### How to complete this task
Find the line holding "T<sub>IB</sub> | 201.2<sup>c</sup> |" in the entries below. Give it again exactly, along with every line after it up to and including the line holding "Treatment of immersion in".

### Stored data
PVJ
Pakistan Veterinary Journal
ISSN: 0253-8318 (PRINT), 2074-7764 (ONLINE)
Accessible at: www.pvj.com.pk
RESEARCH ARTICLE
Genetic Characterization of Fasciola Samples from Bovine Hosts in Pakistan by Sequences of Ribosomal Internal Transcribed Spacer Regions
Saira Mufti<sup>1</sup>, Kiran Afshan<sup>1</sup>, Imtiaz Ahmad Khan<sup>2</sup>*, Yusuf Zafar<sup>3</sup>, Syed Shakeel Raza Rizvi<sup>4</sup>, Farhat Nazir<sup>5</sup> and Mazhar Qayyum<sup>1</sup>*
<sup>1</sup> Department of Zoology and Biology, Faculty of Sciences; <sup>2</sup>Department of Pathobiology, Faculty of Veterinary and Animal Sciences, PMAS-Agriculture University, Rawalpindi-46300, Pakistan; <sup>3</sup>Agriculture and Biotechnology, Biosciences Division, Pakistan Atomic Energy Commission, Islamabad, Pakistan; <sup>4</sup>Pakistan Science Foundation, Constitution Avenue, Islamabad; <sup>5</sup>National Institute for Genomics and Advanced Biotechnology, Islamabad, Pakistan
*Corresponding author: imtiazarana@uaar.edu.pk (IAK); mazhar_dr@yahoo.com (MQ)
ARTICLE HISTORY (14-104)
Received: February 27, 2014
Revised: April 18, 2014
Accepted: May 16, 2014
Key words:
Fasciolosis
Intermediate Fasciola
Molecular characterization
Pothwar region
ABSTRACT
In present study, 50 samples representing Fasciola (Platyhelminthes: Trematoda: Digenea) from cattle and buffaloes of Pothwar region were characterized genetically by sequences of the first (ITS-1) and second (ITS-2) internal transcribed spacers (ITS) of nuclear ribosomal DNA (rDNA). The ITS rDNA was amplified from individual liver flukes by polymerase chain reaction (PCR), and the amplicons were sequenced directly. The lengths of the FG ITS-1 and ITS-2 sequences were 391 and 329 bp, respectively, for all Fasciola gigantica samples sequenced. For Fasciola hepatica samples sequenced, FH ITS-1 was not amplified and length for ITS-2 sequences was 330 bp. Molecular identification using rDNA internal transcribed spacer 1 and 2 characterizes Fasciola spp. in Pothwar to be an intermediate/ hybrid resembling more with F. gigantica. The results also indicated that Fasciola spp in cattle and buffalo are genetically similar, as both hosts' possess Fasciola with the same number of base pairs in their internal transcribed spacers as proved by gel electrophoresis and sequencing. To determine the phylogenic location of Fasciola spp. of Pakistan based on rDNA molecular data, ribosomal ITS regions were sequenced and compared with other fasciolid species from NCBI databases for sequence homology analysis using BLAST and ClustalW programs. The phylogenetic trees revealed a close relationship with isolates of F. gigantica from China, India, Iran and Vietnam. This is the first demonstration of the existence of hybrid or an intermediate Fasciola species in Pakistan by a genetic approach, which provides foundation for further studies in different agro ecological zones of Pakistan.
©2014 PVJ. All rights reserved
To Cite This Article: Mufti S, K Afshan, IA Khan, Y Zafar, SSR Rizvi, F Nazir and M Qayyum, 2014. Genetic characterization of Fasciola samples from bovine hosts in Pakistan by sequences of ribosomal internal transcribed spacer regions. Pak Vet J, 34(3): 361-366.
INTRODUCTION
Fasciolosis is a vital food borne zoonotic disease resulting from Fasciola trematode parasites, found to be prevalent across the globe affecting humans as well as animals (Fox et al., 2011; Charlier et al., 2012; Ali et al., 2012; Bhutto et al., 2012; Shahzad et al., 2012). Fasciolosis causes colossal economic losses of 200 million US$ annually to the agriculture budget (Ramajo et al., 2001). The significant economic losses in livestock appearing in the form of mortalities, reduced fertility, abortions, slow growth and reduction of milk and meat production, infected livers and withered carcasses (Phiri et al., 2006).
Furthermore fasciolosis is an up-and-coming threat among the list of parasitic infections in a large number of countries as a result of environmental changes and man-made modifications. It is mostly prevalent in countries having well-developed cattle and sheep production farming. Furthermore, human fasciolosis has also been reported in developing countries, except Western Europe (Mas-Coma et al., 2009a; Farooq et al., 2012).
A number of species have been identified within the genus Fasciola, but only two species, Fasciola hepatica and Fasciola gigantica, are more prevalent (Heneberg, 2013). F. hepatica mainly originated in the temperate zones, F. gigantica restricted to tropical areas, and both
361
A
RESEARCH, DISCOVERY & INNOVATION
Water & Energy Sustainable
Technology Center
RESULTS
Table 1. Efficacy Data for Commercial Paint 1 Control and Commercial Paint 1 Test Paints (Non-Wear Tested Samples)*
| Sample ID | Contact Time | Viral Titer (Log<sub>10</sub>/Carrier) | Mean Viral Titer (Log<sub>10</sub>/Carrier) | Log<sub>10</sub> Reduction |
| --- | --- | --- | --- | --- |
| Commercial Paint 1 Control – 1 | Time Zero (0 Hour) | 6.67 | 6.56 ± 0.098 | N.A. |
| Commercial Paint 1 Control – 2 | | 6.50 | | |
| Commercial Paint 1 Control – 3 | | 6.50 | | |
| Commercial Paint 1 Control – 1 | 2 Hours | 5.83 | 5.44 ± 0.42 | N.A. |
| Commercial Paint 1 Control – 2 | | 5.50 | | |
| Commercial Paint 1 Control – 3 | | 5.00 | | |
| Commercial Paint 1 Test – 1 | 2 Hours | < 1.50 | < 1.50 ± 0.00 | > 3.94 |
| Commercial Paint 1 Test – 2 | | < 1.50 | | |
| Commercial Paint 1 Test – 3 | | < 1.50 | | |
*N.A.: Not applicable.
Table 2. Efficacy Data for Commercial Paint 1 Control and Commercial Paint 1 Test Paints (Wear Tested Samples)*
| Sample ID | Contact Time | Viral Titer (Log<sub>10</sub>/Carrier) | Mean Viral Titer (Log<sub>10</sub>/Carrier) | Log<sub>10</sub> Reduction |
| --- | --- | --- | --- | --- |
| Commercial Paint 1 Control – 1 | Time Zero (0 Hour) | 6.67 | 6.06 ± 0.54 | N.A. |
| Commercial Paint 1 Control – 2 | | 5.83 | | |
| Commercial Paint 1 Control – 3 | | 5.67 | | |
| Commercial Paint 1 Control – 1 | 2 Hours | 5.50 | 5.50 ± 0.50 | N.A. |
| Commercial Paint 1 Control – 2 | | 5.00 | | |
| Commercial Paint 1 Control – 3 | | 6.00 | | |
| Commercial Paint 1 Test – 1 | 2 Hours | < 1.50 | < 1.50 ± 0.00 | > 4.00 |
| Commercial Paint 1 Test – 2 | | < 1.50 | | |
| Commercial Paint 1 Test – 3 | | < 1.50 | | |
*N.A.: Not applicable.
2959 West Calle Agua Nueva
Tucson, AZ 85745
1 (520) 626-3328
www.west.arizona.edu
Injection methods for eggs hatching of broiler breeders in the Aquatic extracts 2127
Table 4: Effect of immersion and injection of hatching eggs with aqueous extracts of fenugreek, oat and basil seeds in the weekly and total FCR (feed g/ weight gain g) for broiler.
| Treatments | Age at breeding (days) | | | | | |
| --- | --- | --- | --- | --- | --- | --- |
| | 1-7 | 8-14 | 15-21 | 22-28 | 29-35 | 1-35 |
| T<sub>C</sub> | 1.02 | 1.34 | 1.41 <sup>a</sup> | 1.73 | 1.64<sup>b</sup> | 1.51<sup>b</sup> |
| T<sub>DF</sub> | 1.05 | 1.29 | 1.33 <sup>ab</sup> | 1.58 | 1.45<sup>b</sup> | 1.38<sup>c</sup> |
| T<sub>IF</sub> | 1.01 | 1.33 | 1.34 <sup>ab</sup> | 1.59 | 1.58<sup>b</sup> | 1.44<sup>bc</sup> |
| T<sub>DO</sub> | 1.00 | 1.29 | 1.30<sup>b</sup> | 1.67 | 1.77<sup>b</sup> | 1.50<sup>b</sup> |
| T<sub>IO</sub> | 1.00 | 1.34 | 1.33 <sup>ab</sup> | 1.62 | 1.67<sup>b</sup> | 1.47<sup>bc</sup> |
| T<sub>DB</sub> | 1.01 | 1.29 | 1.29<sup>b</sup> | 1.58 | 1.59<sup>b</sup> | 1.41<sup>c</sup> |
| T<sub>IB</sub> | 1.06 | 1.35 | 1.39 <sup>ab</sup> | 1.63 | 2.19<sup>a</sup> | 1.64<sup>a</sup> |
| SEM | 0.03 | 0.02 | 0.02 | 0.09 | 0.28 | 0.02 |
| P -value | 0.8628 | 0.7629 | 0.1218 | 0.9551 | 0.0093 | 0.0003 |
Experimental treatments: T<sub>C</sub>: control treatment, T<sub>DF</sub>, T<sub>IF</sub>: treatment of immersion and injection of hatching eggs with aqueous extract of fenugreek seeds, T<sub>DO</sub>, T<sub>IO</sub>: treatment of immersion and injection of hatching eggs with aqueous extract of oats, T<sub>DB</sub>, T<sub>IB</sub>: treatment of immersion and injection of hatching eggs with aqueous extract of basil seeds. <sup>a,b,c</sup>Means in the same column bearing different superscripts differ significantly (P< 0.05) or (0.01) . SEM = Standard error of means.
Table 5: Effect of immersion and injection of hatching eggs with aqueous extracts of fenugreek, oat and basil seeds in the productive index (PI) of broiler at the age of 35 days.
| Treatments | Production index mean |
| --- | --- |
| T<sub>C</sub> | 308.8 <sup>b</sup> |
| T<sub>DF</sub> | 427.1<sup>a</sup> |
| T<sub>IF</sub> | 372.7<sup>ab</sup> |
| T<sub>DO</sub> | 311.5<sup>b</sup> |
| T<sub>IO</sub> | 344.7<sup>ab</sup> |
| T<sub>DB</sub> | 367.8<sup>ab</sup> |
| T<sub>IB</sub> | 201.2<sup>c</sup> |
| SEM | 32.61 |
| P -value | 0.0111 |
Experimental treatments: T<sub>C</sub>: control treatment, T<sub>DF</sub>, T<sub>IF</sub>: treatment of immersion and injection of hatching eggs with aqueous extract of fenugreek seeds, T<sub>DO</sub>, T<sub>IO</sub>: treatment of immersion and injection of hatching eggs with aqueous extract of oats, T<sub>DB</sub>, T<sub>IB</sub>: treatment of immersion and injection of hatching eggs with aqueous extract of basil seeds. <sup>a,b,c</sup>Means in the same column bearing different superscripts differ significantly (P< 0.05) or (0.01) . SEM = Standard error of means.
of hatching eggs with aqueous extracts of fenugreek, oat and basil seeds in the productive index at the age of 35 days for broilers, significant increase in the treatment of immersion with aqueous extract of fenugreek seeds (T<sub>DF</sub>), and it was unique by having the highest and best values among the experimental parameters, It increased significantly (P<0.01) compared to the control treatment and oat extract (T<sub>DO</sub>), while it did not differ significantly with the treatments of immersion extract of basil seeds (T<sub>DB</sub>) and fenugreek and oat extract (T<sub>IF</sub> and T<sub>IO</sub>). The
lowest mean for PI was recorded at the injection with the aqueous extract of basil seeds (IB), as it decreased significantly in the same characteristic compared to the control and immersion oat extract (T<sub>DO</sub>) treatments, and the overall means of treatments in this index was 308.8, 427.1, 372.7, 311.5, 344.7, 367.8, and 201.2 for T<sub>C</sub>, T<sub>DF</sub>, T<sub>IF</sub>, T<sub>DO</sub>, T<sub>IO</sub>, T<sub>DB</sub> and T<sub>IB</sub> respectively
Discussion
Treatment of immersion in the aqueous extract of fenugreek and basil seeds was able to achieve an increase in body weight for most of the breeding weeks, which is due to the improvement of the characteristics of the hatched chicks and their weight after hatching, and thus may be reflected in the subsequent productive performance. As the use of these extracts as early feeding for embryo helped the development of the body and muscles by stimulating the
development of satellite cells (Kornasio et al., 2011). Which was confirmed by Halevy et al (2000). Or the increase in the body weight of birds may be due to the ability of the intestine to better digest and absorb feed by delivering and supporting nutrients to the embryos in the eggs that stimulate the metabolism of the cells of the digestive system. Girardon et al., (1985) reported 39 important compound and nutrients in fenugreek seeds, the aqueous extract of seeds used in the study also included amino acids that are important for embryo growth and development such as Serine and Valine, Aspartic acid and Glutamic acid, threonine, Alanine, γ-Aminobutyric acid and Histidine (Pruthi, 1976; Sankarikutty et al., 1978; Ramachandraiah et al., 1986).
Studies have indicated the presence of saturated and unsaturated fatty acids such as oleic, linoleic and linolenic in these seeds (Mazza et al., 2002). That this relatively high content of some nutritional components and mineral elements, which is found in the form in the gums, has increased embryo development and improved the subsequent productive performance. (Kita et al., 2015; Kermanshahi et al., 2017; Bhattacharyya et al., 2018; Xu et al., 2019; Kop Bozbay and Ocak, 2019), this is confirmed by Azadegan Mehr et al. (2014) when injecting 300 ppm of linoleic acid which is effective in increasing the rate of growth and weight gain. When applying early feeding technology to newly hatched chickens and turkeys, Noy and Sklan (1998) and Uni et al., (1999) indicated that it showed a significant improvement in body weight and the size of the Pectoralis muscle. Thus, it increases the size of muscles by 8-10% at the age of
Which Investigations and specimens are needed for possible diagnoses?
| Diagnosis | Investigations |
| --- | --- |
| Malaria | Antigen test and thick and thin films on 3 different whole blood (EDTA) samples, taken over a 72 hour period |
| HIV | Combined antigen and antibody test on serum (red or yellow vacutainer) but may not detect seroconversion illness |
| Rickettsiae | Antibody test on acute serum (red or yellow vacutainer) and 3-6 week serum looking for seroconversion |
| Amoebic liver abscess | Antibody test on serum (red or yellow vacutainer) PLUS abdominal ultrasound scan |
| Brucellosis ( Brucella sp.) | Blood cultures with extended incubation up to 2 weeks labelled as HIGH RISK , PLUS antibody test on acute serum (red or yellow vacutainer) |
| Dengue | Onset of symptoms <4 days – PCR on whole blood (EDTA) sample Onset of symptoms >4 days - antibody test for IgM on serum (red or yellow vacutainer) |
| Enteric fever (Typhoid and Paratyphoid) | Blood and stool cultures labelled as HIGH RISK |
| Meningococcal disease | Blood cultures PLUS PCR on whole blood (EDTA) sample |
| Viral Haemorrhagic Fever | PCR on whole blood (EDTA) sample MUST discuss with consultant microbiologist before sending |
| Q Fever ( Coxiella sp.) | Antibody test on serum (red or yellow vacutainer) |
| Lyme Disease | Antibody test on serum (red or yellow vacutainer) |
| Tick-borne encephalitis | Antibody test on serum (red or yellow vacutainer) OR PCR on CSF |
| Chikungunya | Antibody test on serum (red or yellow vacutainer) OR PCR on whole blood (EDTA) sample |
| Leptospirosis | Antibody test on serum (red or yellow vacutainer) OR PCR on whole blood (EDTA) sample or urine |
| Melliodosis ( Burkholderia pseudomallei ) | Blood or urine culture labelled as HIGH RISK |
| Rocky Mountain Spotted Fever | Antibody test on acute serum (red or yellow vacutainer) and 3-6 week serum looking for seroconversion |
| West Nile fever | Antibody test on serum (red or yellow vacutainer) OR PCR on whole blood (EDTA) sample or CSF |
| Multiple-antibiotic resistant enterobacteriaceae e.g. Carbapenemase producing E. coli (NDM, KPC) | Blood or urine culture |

### Solution below
| T<sub>IB</sub> | 201.2<sup>c</sup> |
| SEM | 32.61 |
| P -value | 0.0111 |
Experimental treatments: T<sub>C</sub>: control treatment, T<sub>DF</sub>, T<sub>IF</sub>: treatment of immersion and injection of hatching eggs with aqueous extract of fenugreek seeds, T<sub>DO</sub>, T<sub>IO</sub>: treatment of immersion and injection of hatching eggs with aqueous extract of oats, T<sub>DB</sub>, T<sub>IB</sub>: treatment of immersion and injection of hatching eggs with aqueous extract of basil seeds. <sup>a,b,c</sup>Means in the same column bearing different superscripts differ significantly (P< 0.05) or (0.01) . SEM = Standard error of means.
of hatching eggs with aqueous extracts of fenugreek, oat and basil seeds in the productive index at the age of 35 days for broilers, significant increase in the treatment of immersion with aqueous extract of fenugreek seeds (T<sub>DF</sub>), and it was unique by having the highest and best values among the experimental parameters, It increased significantly (P<0.01) compared to the control treatment and oat extract (T<sub>DO</sub>), while it did not differ significantly with the treatments of immersion extract of basil seeds (T<sub>DB</sub>) and fenugreek and oat extract (T<sub>IF</sub> and T<sub>IO</sub>). The
lowest mean for PI was recorded at the injection with the aqueous extract of basil seeds (IB), as it decreased significantly in the same characteristic compared to the control and immersion oat extract (T<sub>DO</sub>) treatments, and the overall means of treatments in this index was 308.8, 427.1, 372.7, 311.5, 344.7, 367.8, and 201.2 for T<sub>C</sub>, T<sub>DF</sub>, T<sub>IF</sub>, T<sub>DO</sub>, T<sub>IO</sub>, T<sub>DB</sub> and T<sub>IB</sub> respectively
Discussion
Treatment of immersion in the aqueous extract of fenugreek and basil seeds was able to achieve an increase in body weight for most of the breeding weeks, which is due to the improvement of the characteristics of the hatched chicks and their weight after hatching, and thus may be reflected in the subsequent productive performance. As the use of these extracts as early feeding for embryo helped the development of the body and muscles by stimulating the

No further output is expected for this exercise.